Passage to read:
+ + + +
Washington, DC 20549
Re: Application and Declaration on Form U-1 of CMP
Group, Inc. and Central Maine Power Company
(File No. 70-9183)
Ladies and Gentlemen:
I have acted as counsel to CMP Group, Inc. ("HoldCo") and its subsidiary
Central Maine Power Company ("Central Maine") in connection with the preparation
of an Application and Declaration on Form U-1 (the "Application") which was
filed with the Securities and Exchange Commission (the "Commission") on March 4,
1998, as amended on June 11, 1998, July 8, 1998, August 6, 1998 and August 7,
1998. In the Application, HoldCo and Central Maine sought an order of the
Commission under the Public Utility Holding Company Act of 1935, as amended (the
"Act") (i) authorizing HoldCo, pursuant to Sections 9(a)(2) and 10 of the Act,
to acquire all of the outstanding shares of common stock of Central Maine and
indirectly all of Central Maine's interests in Maine Electric Power Company,
Inc., Aroostook Valley Electric Company and NORVARCO, in connection with the
proposed formation of a holding company structure for Central Maine, and (ii)
exempting HoldCo and Central Maine, pursuant to Section 3(a)(1) of the Act, from
all provisions of the Act, except for Sections 9(a)(2) and 10 thereof. By order
dated August 7, 1998, the Commission approved the Application. The holding
company structure was formed on September 1, 1998 upon consummation of a merger
pursuant to an Agreement and Plan of Merger by and among Central Maine, HoldCo
and CMP Merger Co., a wholly-owned subsidiary of HoldCo formed for the purpose
of effecting the transaction (the "Merger Agreement").
+ + + +
Information:
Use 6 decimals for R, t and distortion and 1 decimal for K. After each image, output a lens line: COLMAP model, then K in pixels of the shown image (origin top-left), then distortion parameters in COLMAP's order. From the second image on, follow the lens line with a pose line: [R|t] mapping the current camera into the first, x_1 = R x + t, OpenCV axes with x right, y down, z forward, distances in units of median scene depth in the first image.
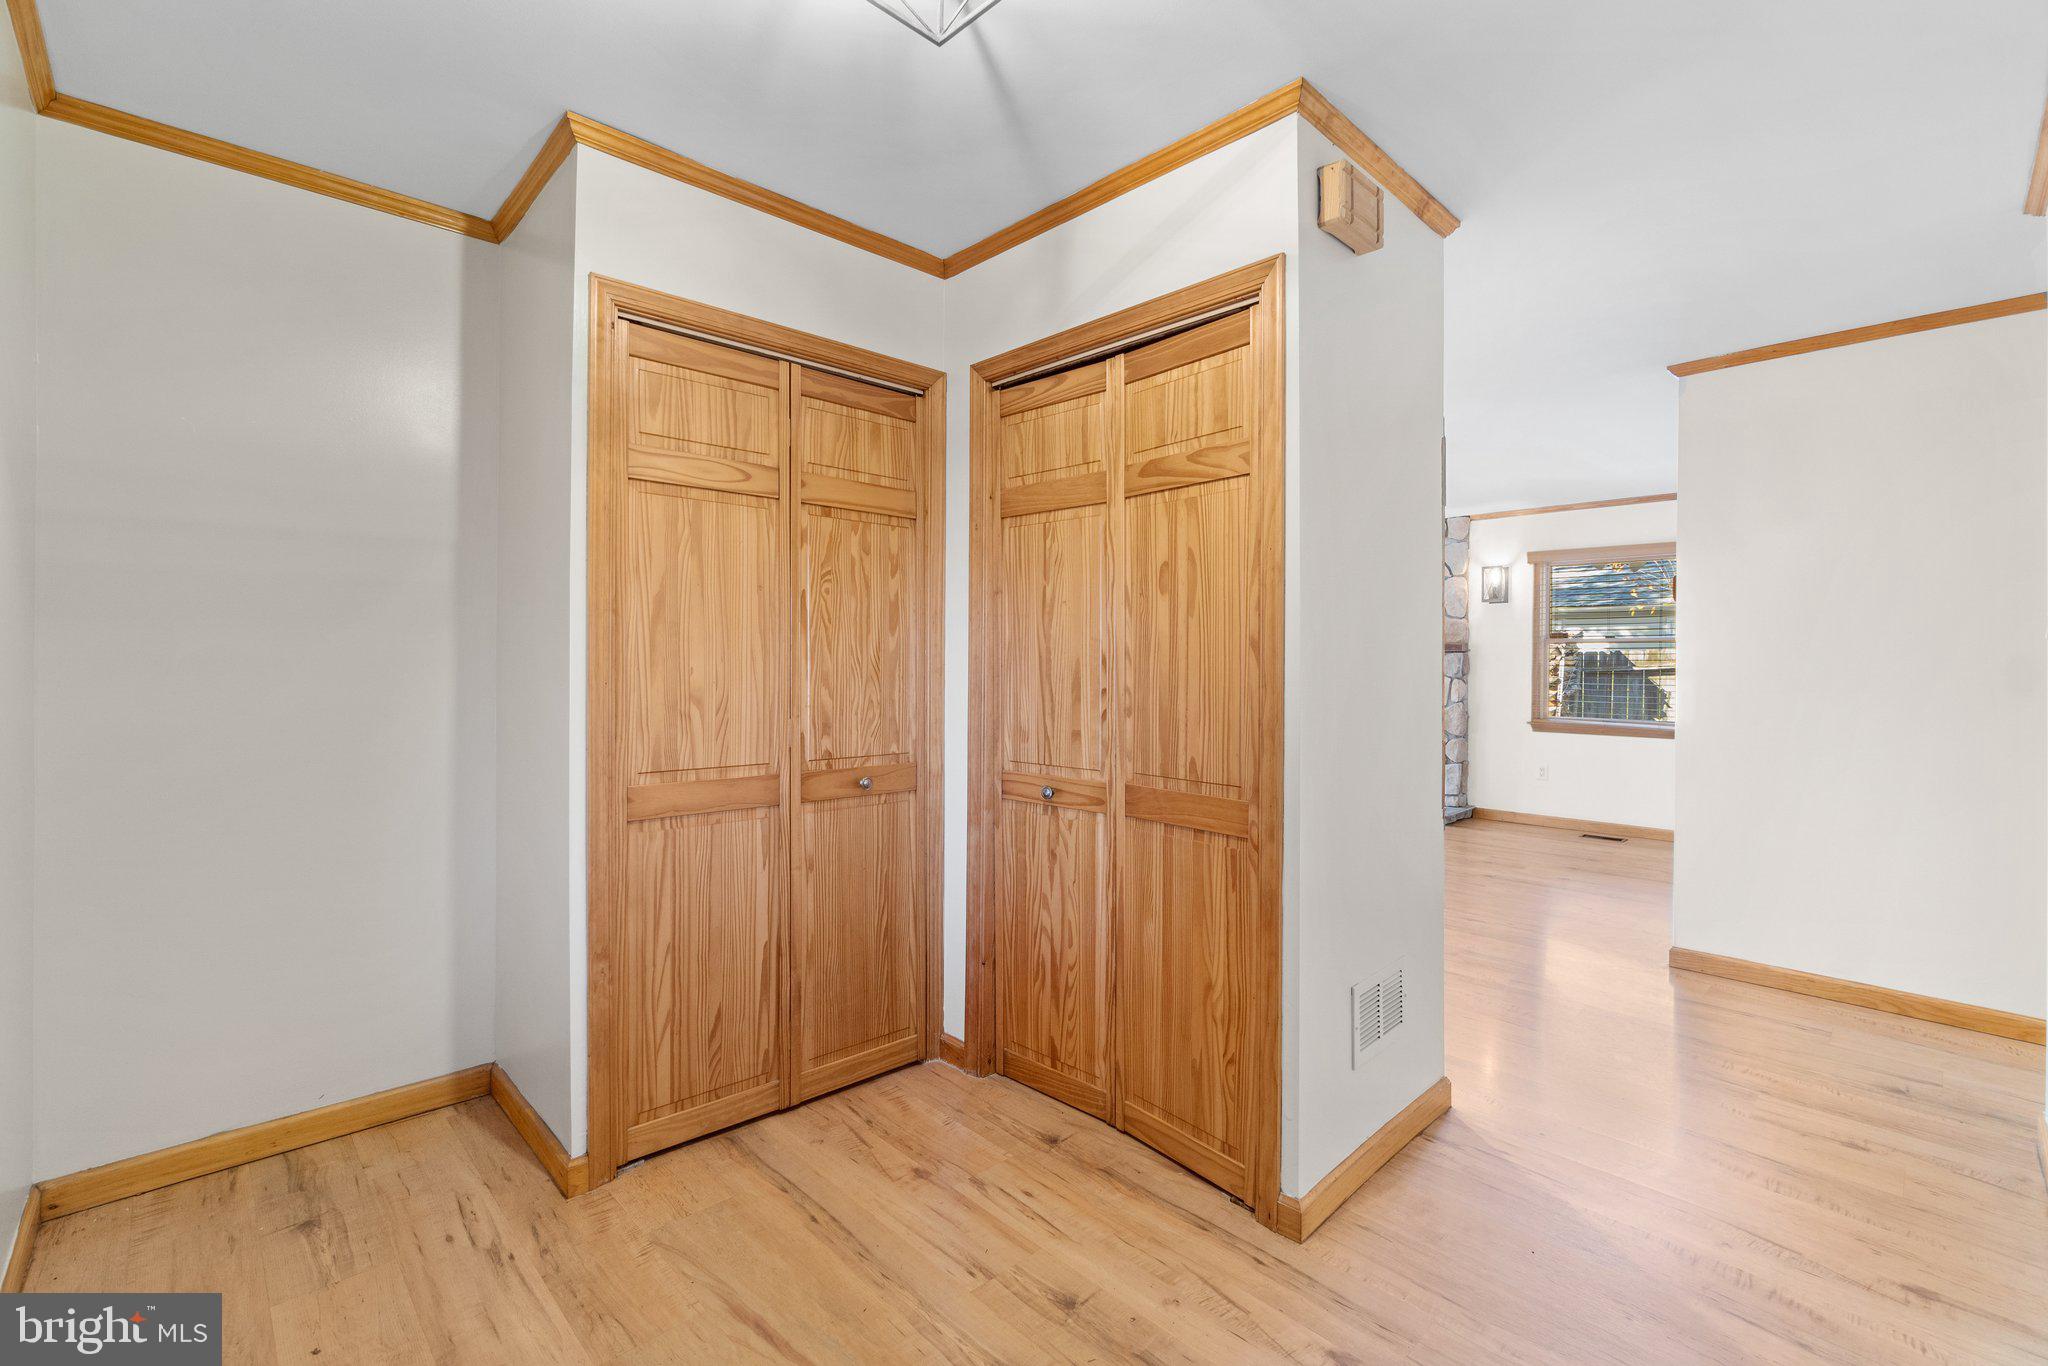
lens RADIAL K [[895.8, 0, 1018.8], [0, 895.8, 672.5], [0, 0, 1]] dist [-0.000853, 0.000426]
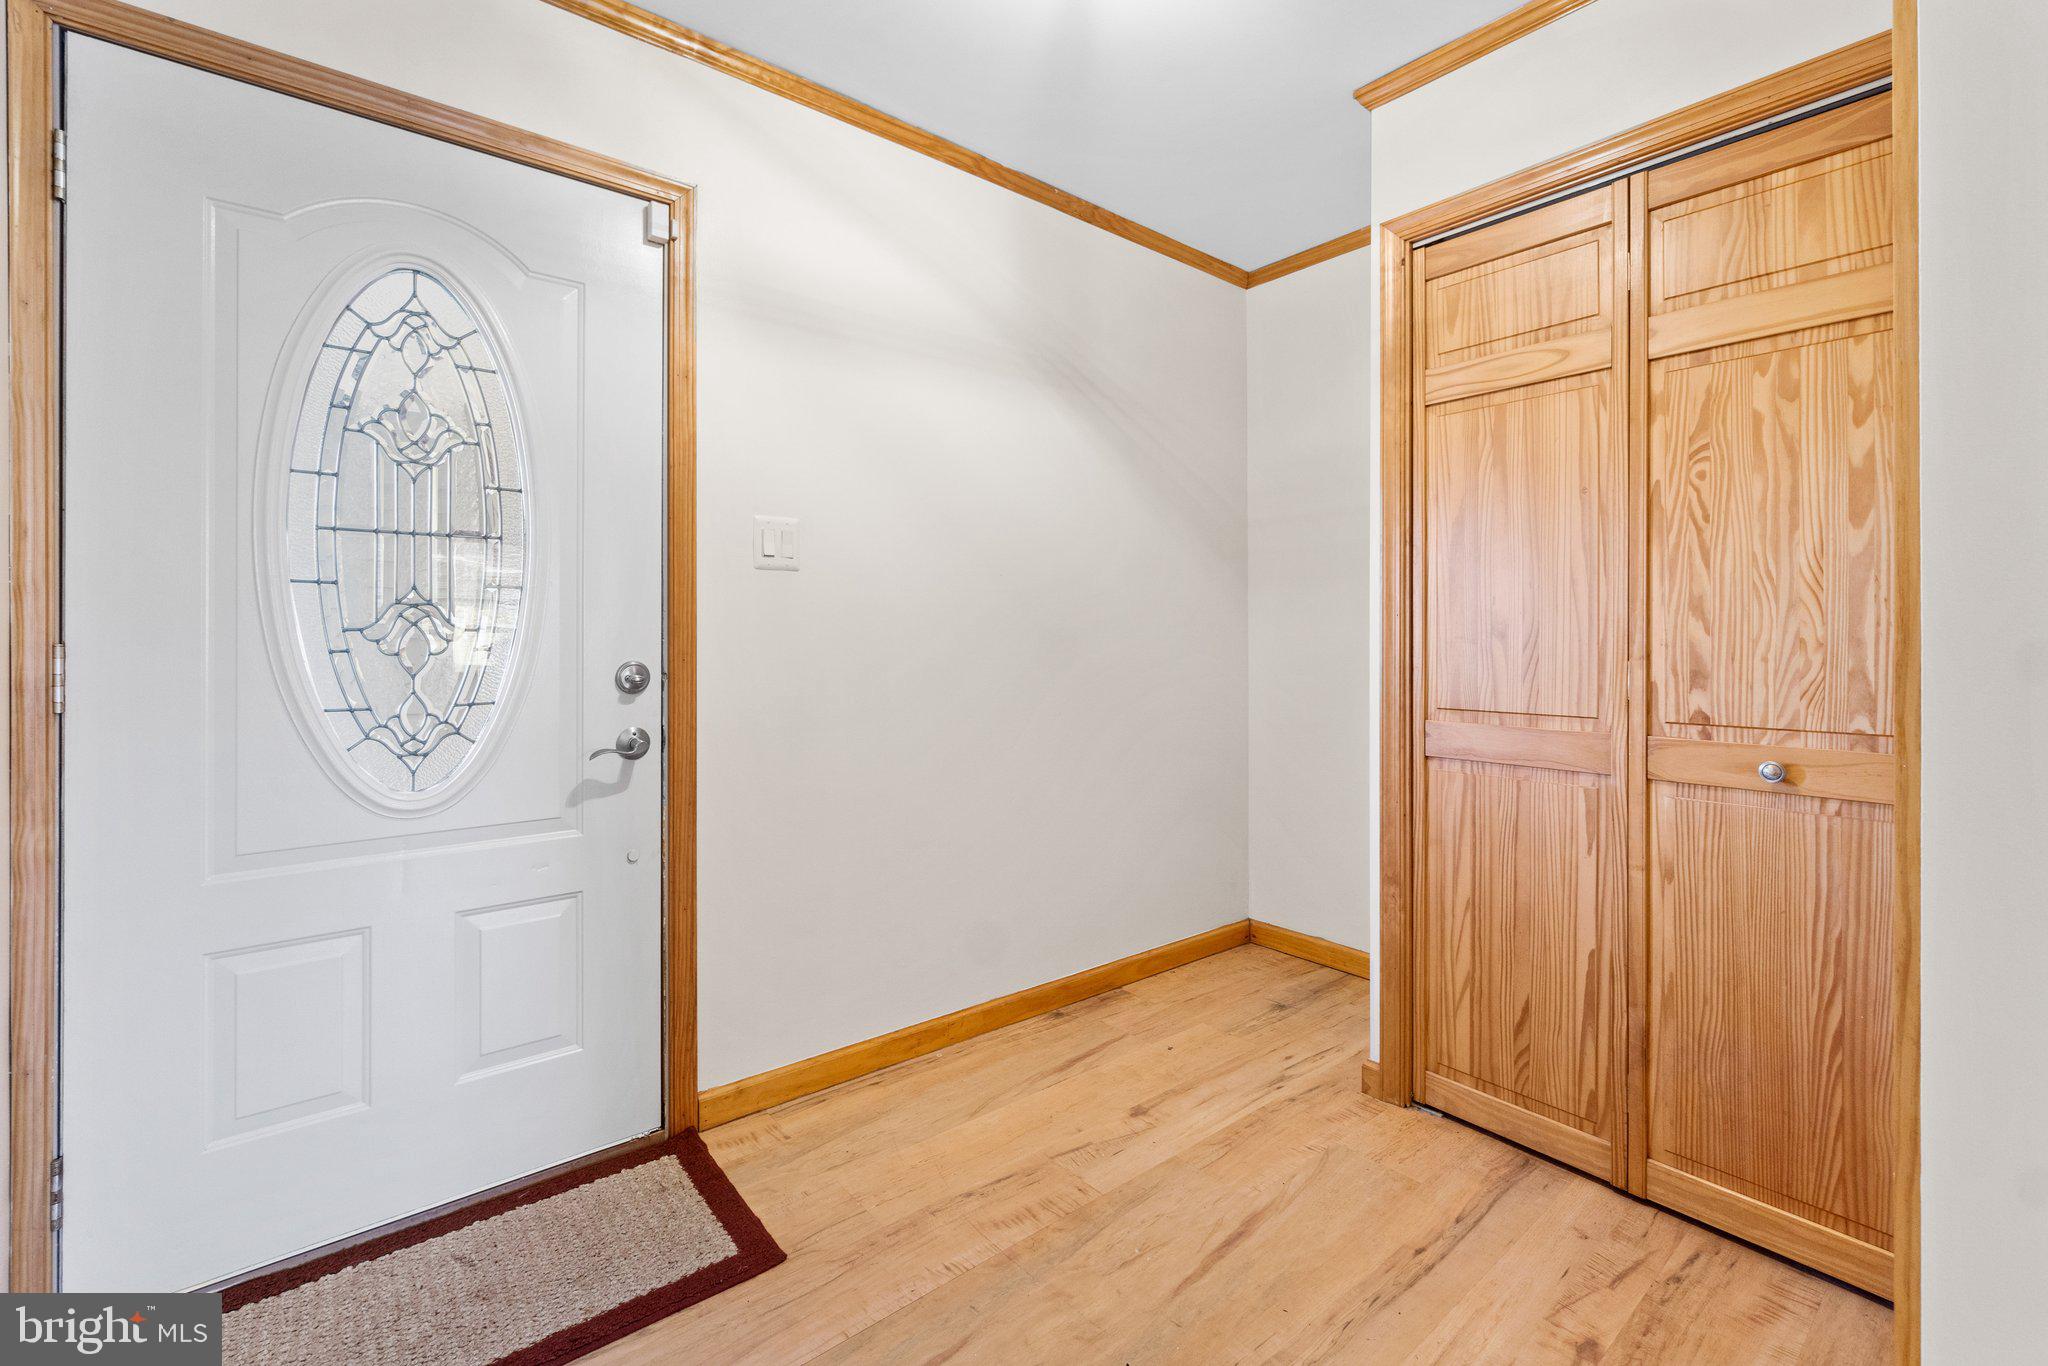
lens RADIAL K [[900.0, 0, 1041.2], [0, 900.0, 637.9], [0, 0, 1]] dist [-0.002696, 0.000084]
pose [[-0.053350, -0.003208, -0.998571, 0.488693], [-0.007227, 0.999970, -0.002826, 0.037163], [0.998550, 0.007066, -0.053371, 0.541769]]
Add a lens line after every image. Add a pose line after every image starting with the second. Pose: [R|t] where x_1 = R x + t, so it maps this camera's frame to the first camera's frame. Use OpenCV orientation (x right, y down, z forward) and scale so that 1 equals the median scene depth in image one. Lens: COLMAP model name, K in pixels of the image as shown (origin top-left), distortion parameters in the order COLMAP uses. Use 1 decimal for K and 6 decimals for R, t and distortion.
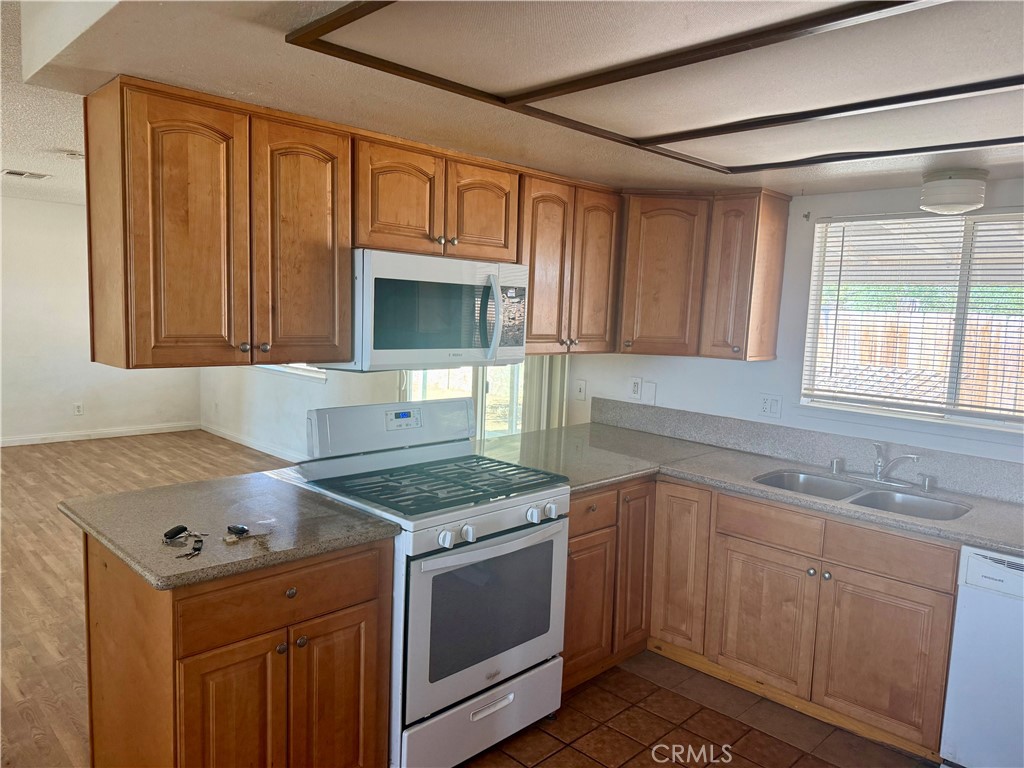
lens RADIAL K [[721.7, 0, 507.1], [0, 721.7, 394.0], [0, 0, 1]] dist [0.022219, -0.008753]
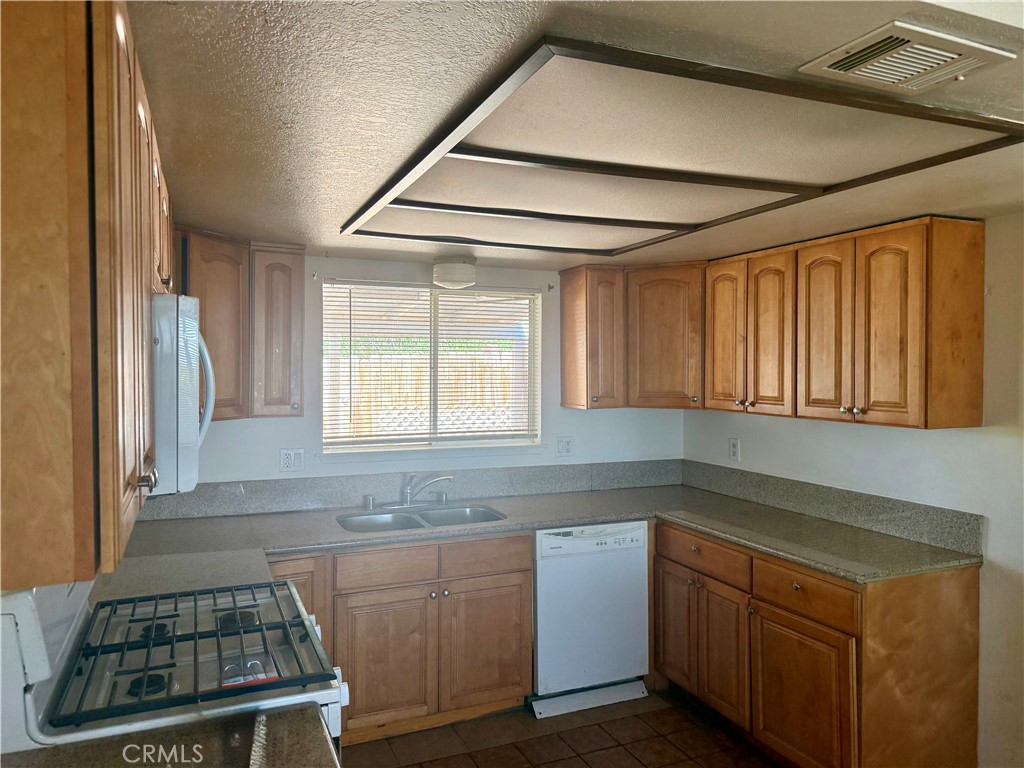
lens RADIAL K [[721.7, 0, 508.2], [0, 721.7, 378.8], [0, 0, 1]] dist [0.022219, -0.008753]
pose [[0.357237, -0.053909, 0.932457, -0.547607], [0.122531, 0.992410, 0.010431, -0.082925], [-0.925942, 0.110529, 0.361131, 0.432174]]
+ + + +
Instructions for the task: Transcribe the letter above about the Form U-1 application in full, word for word.

Reply to the exercise:
Washington, DC 20549
Re: Application and Declaration on Form U-1 of CMP
Group, Inc. and Central Maine Power Company
(File No. 70-9183)
Ladies and Gentlemen:
I have acted as counsel to CMP Group, Inc. ("HoldCo") and its subsidiary
Central Maine Power Company ("Central Maine") in connection with the preparation
of an Application and Declaration on Form U-1 (the "Application") which was
filed with the Securities and Exchange Commission (the "Commission") on March 4,
1998, as amended on June 11, 1998, July 8, 1998, August 6, 1998 and August 7,
1998. In the Application, HoldCo and Central Maine sought an order of the
Commission under the Public Utility Holding Company Act of 1935, as amended (the
"Act") (i) authorizing HoldCo, pursuant to Sections 9(a)(2) and 10 of the Act,
to acquire all of the outstanding shares of common stock of Central Maine and
indirectly all of Central Maine's interests in Maine Electric Power Company,
Inc., Aroostook Valley Electric Company and NORVARCO, in connection with the
proposed formation of a holding company structure for Central Maine, and (ii)
exempting HoldCo and Central Maine, pursuant to Section 3(a)(1) of the Act, from
all provisions of the Act, except for Sections 9(a)(2) and 10 thereof. By order
dated August 7, 1998, the Commission approved the Application. The holding
company structure was formed on September 1, 1998 upon consummation of a merger
pursuant to an Agreement and Plan of Merger by and among Central Maine, HoldCo
and CMP Merger Co., a wholly-owned subsidiary of HoldCo formed for the purpose
of effecting the transaction (the "Merger Agreement").